[checkpointio] General Checkpointing of Sharded Optimizers (#3984)

2025-09-06 03:20:52 +00:00 · 2023-06-15 15:21:26 +08:00
parent 8bcad73677
commit c9cff7e7fa
8 changed files with 399 additions and 38 deletions
--- a/colossalai/checkpoint_io/checkpoint_io_base.py
+++ b/colossalai/checkpoint_io/checkpoint_io_base.py
@@ -103,7 +103,7 @@ class CheckpointIO(ABC):
                   checkpoint: str,
                   shard: bool = False,
                   gather_dtensor: bool = True,
-                   variant: str = None,
+                   prefix: str = None,
                   size_per_shard: int = 1024,
                   use_safetensors: bool = False):
        """
@@ -128,7 +128,7 @@ class CheckpointIO(ABC):
                multiple files. The model shards will be specified by a `model.index.json` file. When shard = True, please ensure
                that the checkpoint path is a directory path instead of a file path.
            gather_dtensor (bool): whether to gather the distributed tensor to the first device.
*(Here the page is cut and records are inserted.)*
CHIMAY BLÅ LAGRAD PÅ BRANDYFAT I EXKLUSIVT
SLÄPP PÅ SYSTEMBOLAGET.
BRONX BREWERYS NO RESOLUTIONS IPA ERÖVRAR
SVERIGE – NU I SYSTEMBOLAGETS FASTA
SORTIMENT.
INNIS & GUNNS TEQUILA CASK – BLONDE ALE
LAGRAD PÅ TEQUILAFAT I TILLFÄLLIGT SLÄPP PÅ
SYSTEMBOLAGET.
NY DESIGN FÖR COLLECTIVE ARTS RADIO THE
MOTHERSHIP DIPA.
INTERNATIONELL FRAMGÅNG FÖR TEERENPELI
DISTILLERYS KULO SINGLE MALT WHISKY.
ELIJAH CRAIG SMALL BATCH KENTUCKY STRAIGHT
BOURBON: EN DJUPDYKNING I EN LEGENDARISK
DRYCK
Default: True.
-            variant (str): If specified, weights are saved in the format pytorch_model.<variant>.bin. Default: None.
+            prefix (str): If specified, weights are saved in the format pytorch_model.<prefix>.bin. Default: None.
            size_per_shard (int): size per shard in MB. Default: 1024. This value is only used when shard = True.
            use_safetensors (bool): whether to use safe tensors. Default: False. If set to True, the checkpoint will be saved
        """
@@ -137,11 +137,11 @@ class CheckpointIO(ABC):
            model = model.unwrap()

        if shard:
-            self.save_sharded_model(model, checkpoint, gather_dtensor, variant, size_per_shard, use_safetensors)
+            self.save_sharded_model(model, checkpoint, gather_dtensor, prefix, size_per_shard, use_safetensors)
        else:
            self.save_unsharded_model(model, checkpoint, gather_dtensor, use_safetensors)

-    def load_optimizer(self, optimizer: Optimizer, checkpoint: str):
+    def load_optimizer(self, optimizer: Optimizer, checkpoint: str, prefix: str = None, size_per_shard: int = 1024):
        """
        Load optimizer from checkpoint.

@@ -157,7 +157,7 @@ class CheckpointIO(ABC):

        if index_file_exists:
            # the existence of index file means it is a sharded checkpoint
-            self.load_sharded_optimizer(optimizer, index_file_path)
+            self.load_sharded_optimizer(optimizer, index_file_path, prefix, size_per_shard)
        else:
            self.load_unsharded_optimizer(optimizer, checkpoint)

@@ -218,7 +218,7 @@ class CheckpointIO(ABC):
        pass

    @abstractmethod
-    def save_sharded_model(self, model: nn.Module, checkpoint: str, gather_dtensor: bool, variant: Optional[str],
+    def save_sharded_model(self, model: nn.Module, checkpoint: str, gather_dtensor: bool, prefix: Optional[str],
                           size_per_shard: int, use_safetensors: bool):
        """
        Save model to sharded checkpoint.